Mieux que l’entrepreneuriat social, l’intrapreneuriat social?

Éduquer les managers, investir les responsables, engager des politiques ambitieuses à l’échelle des directions, voilà qui est fort louable quad une entreprise souhaite mettre en œuvre une politique sociale et environnementale. C’est une étape nécessaire, mais non suffisante.
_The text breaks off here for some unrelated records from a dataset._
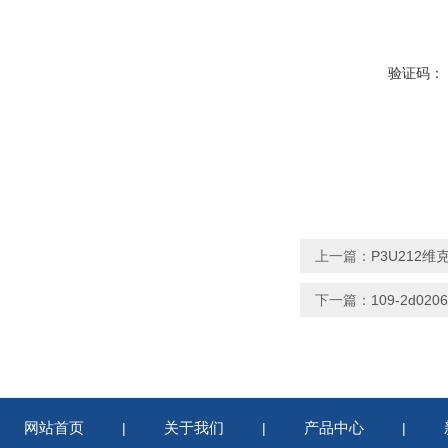
验证码：
上一篇：
P3U212维
下一篇：
109-2d020
网站首页
关于我们
产品中心
|
|
|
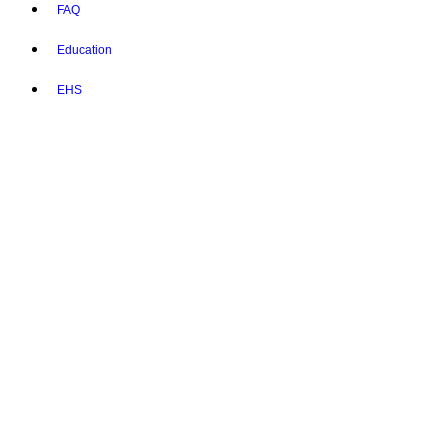
FAQ
Education
EHS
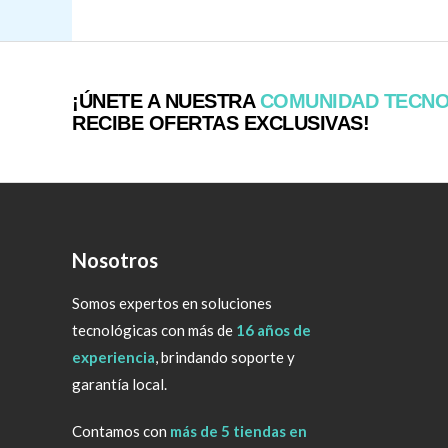
¡ÚNETE A NUESTRA
COMUNIDAD TECN
RECIBE OFERTAS EXCLUSIVAS!
Nosotros
Somos expertos en soluciones
tecnológicas con más de
16 años de
experiencia
, brindando soporte y
garantía local.
Contamos con
más de 5 tiendas en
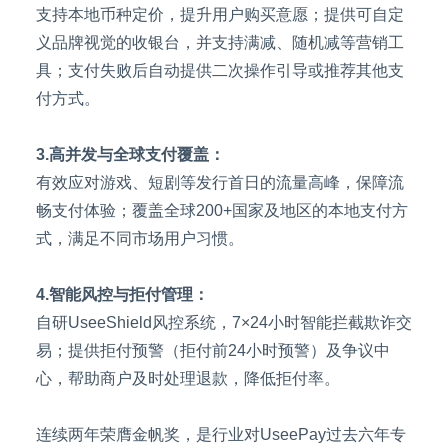
支持本地币种定价，提升用户购买意愿；提供可自定
义品牌视觉的收银台，并支持满减、随机减等营销工
具；支付失败后自动提供二次操作引导或推荐其他支
付方式。
3.高并发与全球支付覆盖：
有效应对游戏、短剧等发行首日的流量高峰，保障流
畅支付体验；覆盖全球200+国家及地区的本地支付方
式，满足不同市场用户习惯。
4.智能风控与拒付管理：
自研UseeShield风控系统，7×24小时智能拦截欺诈交
易；提供拒付预警（拒付前24小时预警）及争议中
心，帮助商户及时处理退款，降低拒付率。
连续两年荣膺金帆奖，是行业对UseePay过去六年专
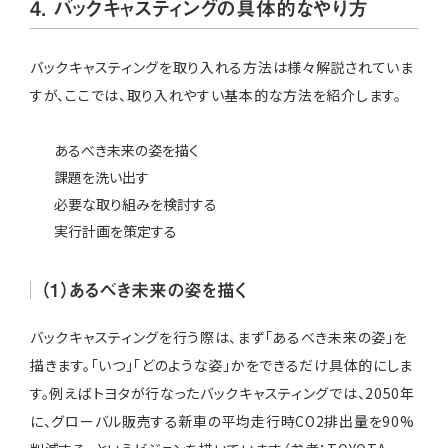
4. バックキャスティングの具体的なやり方
バックキャスティングを取り入れる方法は様々解説されていま
すが、ここでは、取り入れやすい基本的な方法を紹介します。
あるべき未来の姿を描く
課題を洗い出す
必要な取り組みを検討する
実行計画を策定する
（1）あるべき未来の姿を描く
バックキャスティングを行う際は、まず「あるべき未来の姿」を
描きます。「いつ」「どのような姿」かをできるだけ具体的にしま
す。例えばトヨタが行なったバックキャスティングでは、2050年
に、グローバル販売する新車の平均走行時CO2排出量を90%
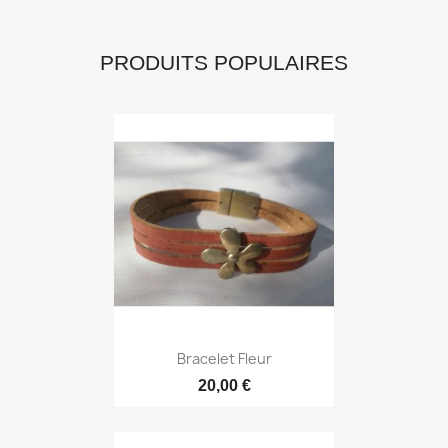
PRODUITS POPULAIRES
Bracelet Fleur
20,00 €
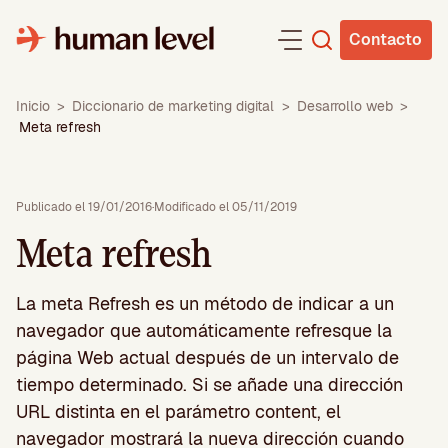
Saltar
al
Contacto
contenido
Inicio
>
Diccionario de marketing digital
>
Desarrollo web
>
Meta refresh
Publicado el 19/01/2016
·
Modificado el 05/11/2019
Meta refresh
La meta Refresh es un método de indicar a un
navegador que automáticamente refresque la
página Web actual después de un intervalo de
tiempo determinado. Si se añade una dirección
URL distinta en el parámetro content, el
navegador mostrará la nueva dirección cuando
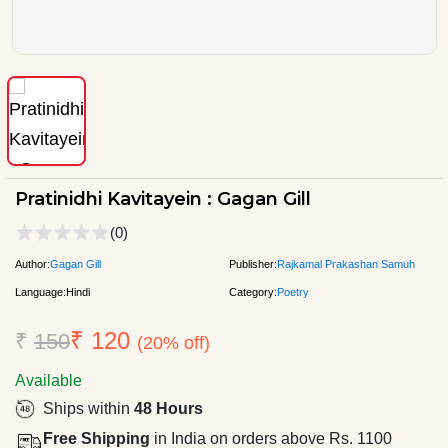
Pratinidhi Kavitayein : Gagan Gill
(0)
Author:
Gagan Gill
Publisher:
Rajkamal Prakashan Samuh
Language:
Hindi
Category:
Poetry
₹ 120
₹
150
(20% off)
Available
Ships within
48 Hours
Free Shipping
in India on orders above Rs. 1100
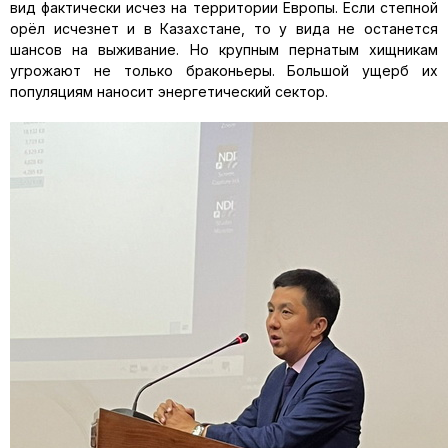
вид фактически исчез на территории Европы. Если степной
орёл исчезнет и в Казахстане, то у вида не останется
шансов на выживание. Но крупным пернатым хищникам
угрожают не только браконьеры. Большой ущерб их
популяциям наносит энергетический сектор.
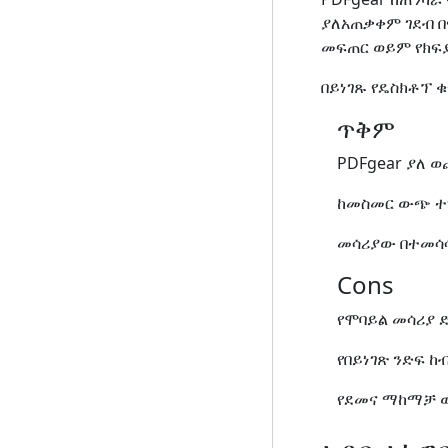
ያለአጠቃቀም ገደብ 
መፍጠር ወይም የክፍ
በይነገጹ የዴስክቶፕ
ጥቅም
PDFgear ያለ 
ከመስመር ውጭ ተግ
መሳሪያው በተመሳሳ
Cons
የሞባይል መሳሪያ ድ
የበይነገጽ ንድፍ 
የደመና ማከማቻ ው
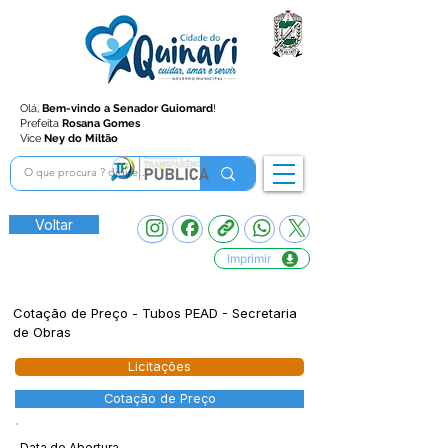
Olá,
Bem-vindo a Senador Guiomard
!
Prefeita
Rosana Gomes
Vice
Ney do Miltão
Voltar
Imprimir
Cotação de Preço - Tubos PEAD - Secretaria
de Obras
Licitações
Cotação de Preço
Data de Abertura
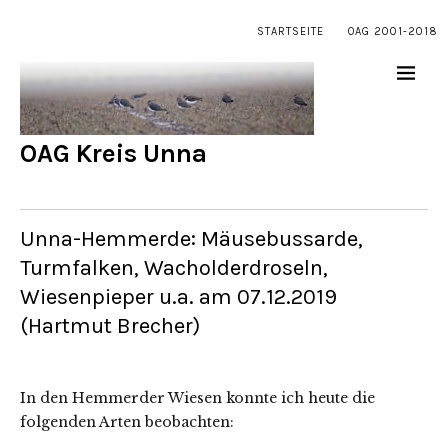
STARTSEITE
OAG 2001-2018
OAG Kreis Unna
Unna-Hemmerde: Mäusebussarde,
Turmfalken, Wacholderdroseln,
Wiesenpieper u.a. am 07.12.2019
(Hartmut Brecher)
In den Hemmerder Wiesen konnte ich heute die
folgenden Arten beobachten:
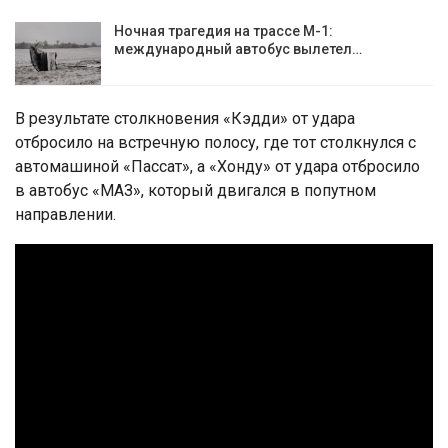
Ночная трагедия на трассе М-1:
международный автобус вылетел…
В результате столкновения «Кэдди» от удара
отбросило на встречную полосу, где тот столкнулся с
автомашиной «Пассат», а «Хонду» от удара отбросило
в автобус «МАЗ», который двигался в попутном
направлении.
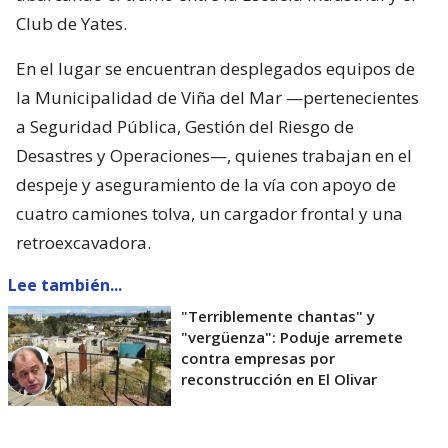
Club de Yates.
En el lugar se encuentran desplegados equipos de
la Municipalidad de Viña del Mar —pertenecientes
a Seguridad Pública, Gestión del Riesgo de
Desastres y Operaciones—, quienes trabajan en el
despeje y aseguramiento de la vía con apoyo de
cuatro camiones tolva, un cargador frontal y una
retroexcavadora.
Lee también...
"Terriblemente chantas" y
"vergüenza": Poduje arremete
contra empresas por
reconstrucción en El Olivar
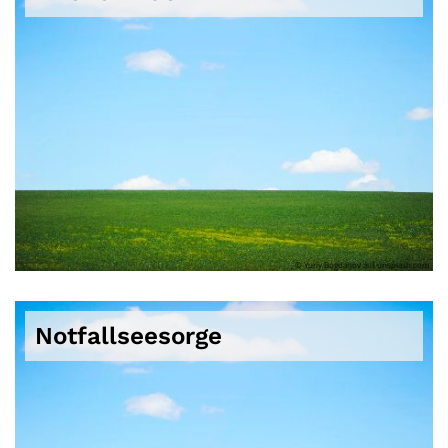
© Yuriy Bogdanov auf unsplash.com
Notfallseesorge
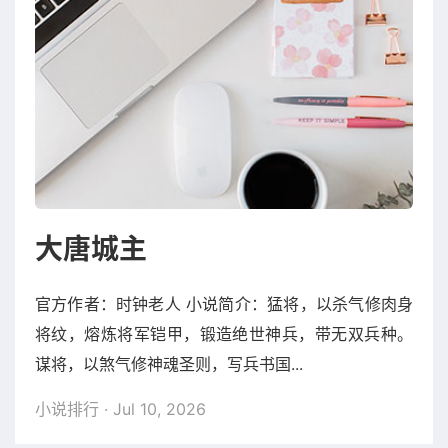
大唐城主
官方作者：时钟老人 小说简介：猛将，以杀气修肉身
将纹，熔炼将军铠甲，锻造绝世神兵，带无双兵种。
谋将，以煞气修神魂圣则，写兵书国...
小说排行
· Jul 10, 2026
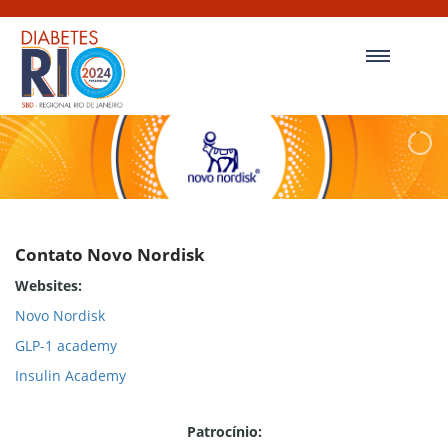
Contato Novo Nordisk
Websites:
Novo Nordisk
GLP-1 academy
Insulin Academy
Patrocínio:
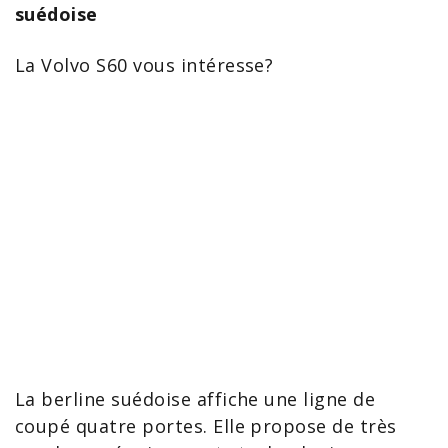
suédoise
La
Volvo
S60 vous intéresse?
La berline suédoise affiche une ligne de
coupé quatre portes. Elle propose de très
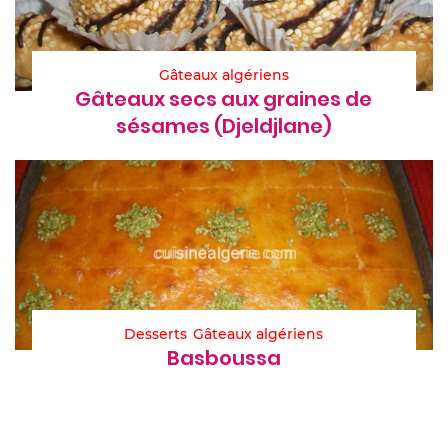
Gâteaux algériens
Gâteaux secs aux graines de
sésames (Djeldjlane)
Desserts
Gâteaux algériens
Basboussa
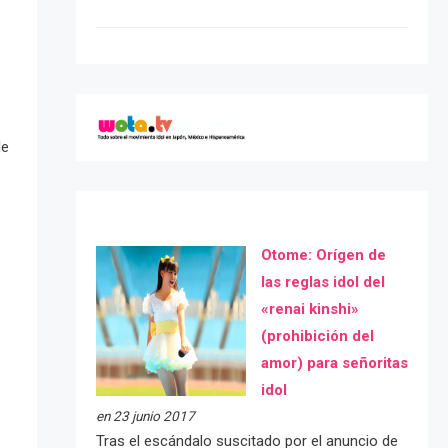
de
Otome: Orígen de
las reglas idol del
«renai kinshi»
(prohibición del
amor) para señoritas
idol
en 23 junio 2017
Tras el escándalo suscitado por el anuncio de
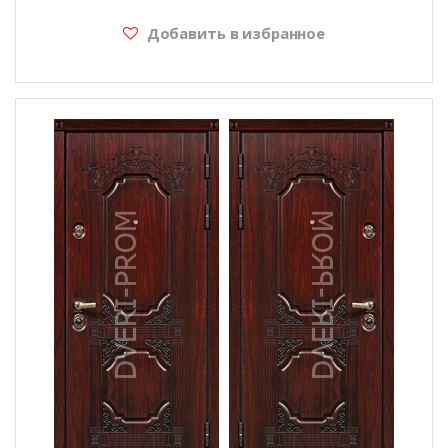
Добавить в избранное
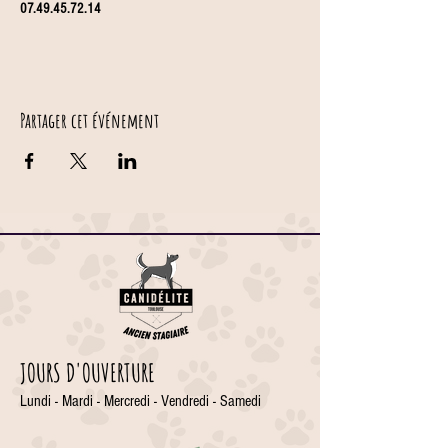
07.49.45.72.14
Partager cet événement
JOURS D'OUVERTURE
Lundi - Mardi - Mercredi - Vendredi - Samedi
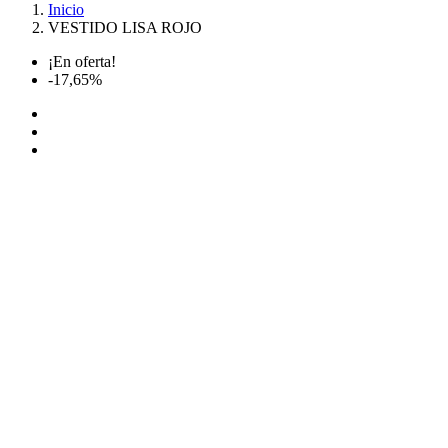
Inicio
VESTIDO LISA ROJO
¡En oferta!
-17,65%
Une entreprise, c’est avant tour une équipe, et il y a fort peu de chance que des directives imposées aboutissent si elles ne sont pas portées et relayées par les membres de ladite équipe. Les salariés ne sont pas seulement des exécutants. Ils ont parfois des idées qu’ils n’osent pas mettre en œuvre alors que les deux parties prenantes, l’entreprise comme son employé, ont à y gagner.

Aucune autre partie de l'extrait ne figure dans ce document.